With many parts of the world under political turmoil, the waves of the impetus are causing effects on the neighboring countries. With security threats, more people are fleeing their countries to their bordering neighbors to ensure personal safety. Although their original perception is of a good life free from threats and other risks, they are usually oblivious of the other unknown atrocities that await them. These are brought up as a result of hostilities that the original inhabitants of the country of refuge direct to them. The hardships range from securing jobs, housing, school, participation in community activities and access to services like health care. The researches by Judith Nabb (2009), Pregnant asylum- Seekers: Perceptions of Maternity Service Provision and Leslie Briscoe and Tina Lavender, Exploring maternity Care for Asylum Seekers and Refugees therefore give an insight into how these group of people experiences hardships when registering with the maternity while pregnant and professionally prescribe the possible solutions to the malpractice.
The fact that these women experience difficulties is doubtless owing to the circumstances that surround them. Asylum seekers and refugees, therefore, face a lot of difficulties in their effort to access good health care and maternity services.

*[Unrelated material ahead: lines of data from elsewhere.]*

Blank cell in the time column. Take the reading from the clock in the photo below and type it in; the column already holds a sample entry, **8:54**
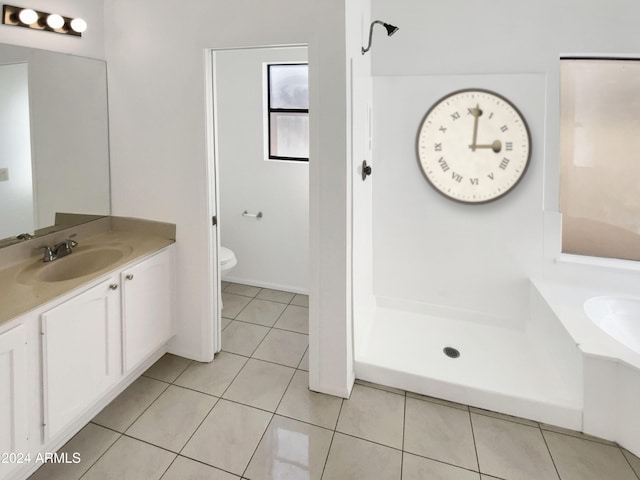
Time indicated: **3:01**
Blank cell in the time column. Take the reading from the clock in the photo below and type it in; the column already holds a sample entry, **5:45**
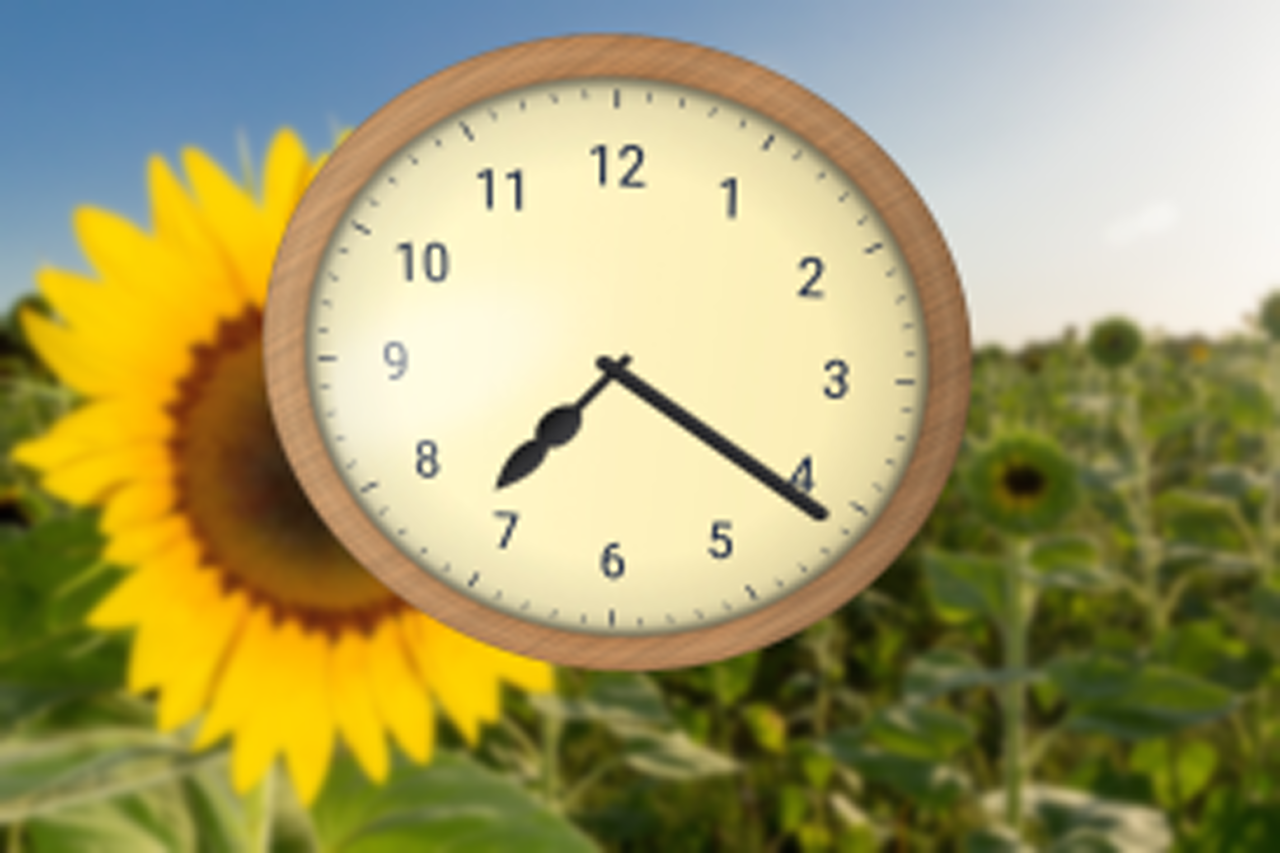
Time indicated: **7:21**
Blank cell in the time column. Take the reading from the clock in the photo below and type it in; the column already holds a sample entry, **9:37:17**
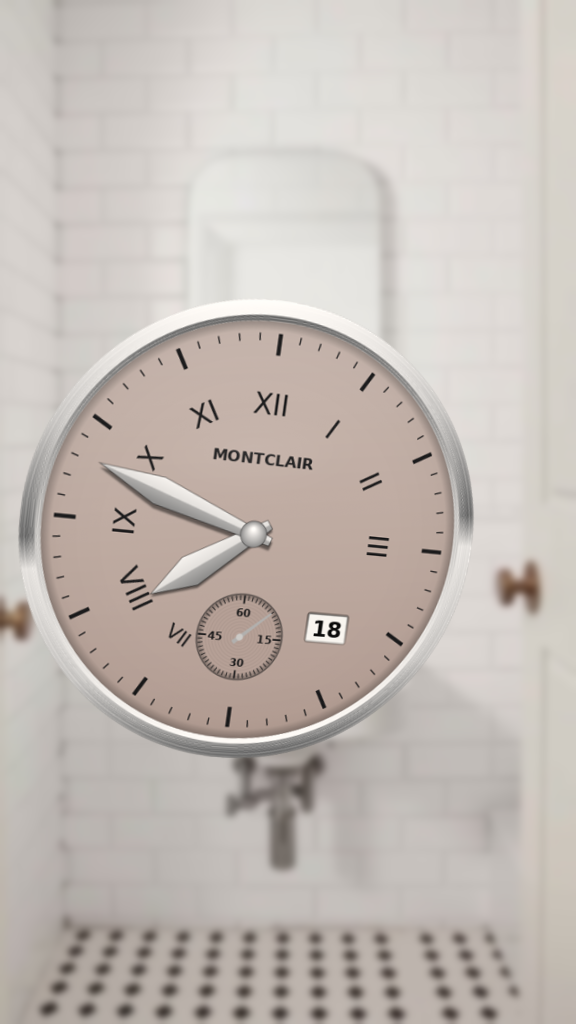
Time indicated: **7:48:08**
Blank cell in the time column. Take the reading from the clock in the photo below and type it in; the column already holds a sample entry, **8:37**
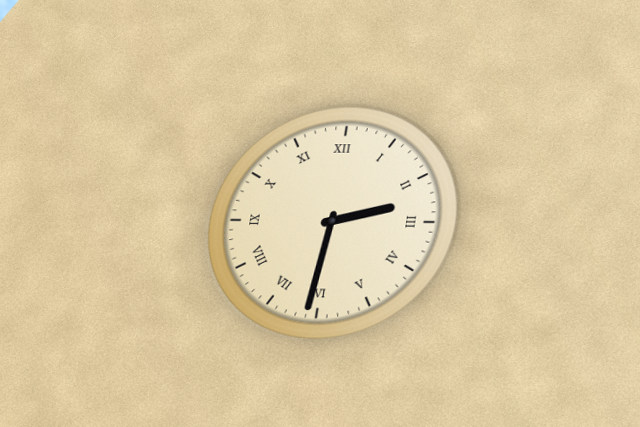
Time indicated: **2:31**
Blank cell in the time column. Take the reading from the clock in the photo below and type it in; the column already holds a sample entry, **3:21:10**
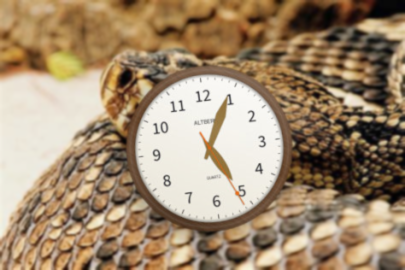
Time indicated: **5:04:26**
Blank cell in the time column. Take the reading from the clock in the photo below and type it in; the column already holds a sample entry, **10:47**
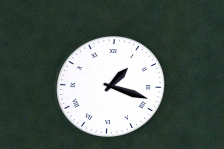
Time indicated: **1:18**
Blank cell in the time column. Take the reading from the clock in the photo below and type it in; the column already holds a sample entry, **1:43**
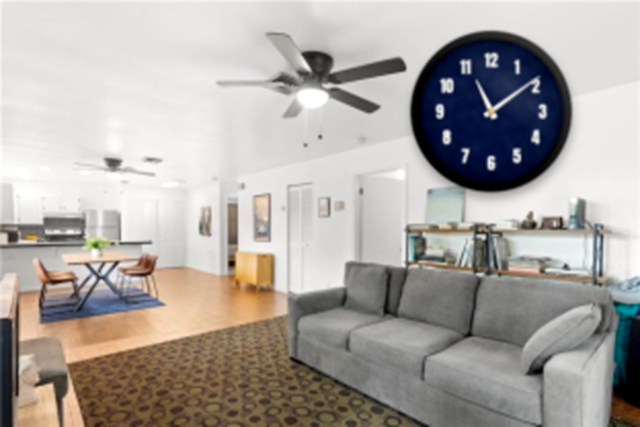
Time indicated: **11:09**
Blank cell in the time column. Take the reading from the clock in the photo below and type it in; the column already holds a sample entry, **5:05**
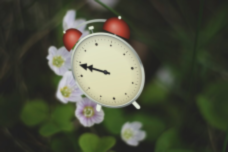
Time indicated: **9:49**
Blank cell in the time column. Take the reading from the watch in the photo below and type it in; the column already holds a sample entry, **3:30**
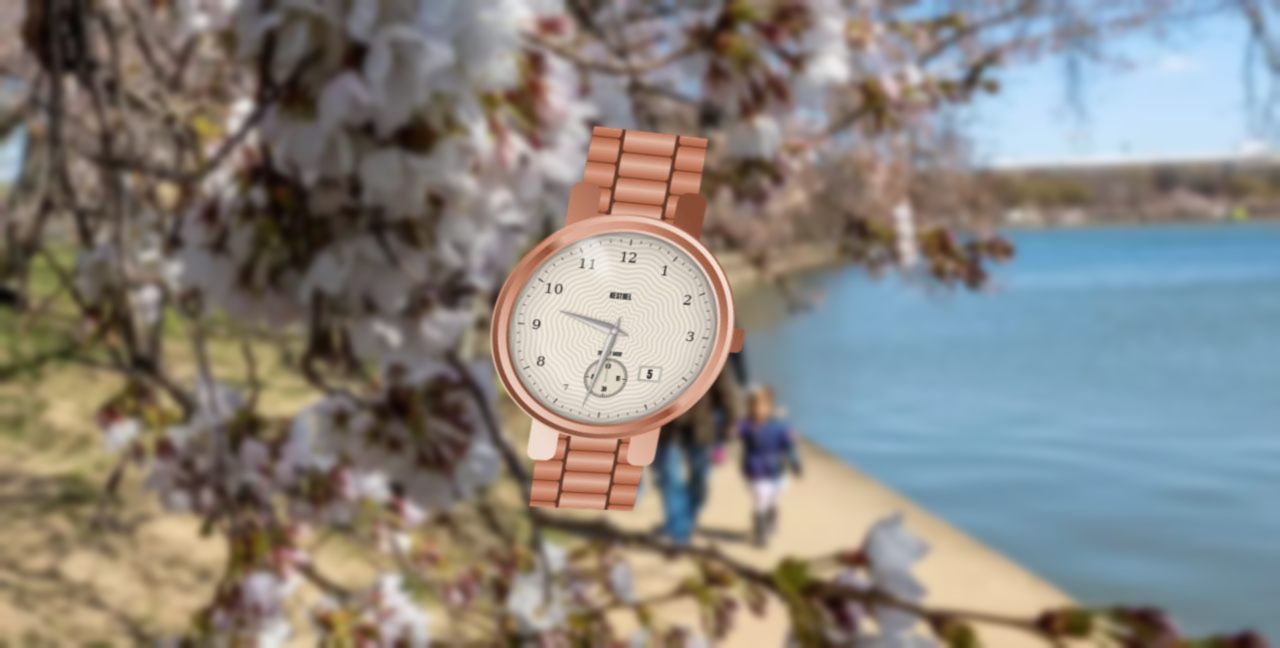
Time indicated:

Exploring maternity Care for Asylum Seekers and Refugees
Leslie Briscoe and Tina Lavender
To understand the issue, Briscoe & Lavender (2009) had to give it a psychological approach. According to the two, to access health care, one of the greatest drawbacks is the psychological position of the patient. The way a patient perceives her, “self” played a great role in the influencing her access to adequate medical care during maternity. The research explains that forced displacement in women may result in a shift in their self-identity one referred to as nomadic. The researchers show that the meaning of the word self may be viewed from two perspectives. One perspective is from the individual and the second one is the perception from a multiple entities. The individual perspective comes in terms of the personal experiences that one has undergone like rape or any physical abuse while entity perception comes when the refugee or asylum seeker tries to interpret the symbols during the process of communication. The newly arrived asylum seekers therefore interpret their “selves” through the gazes of the society, the image drawn by the media and practices of other professionals.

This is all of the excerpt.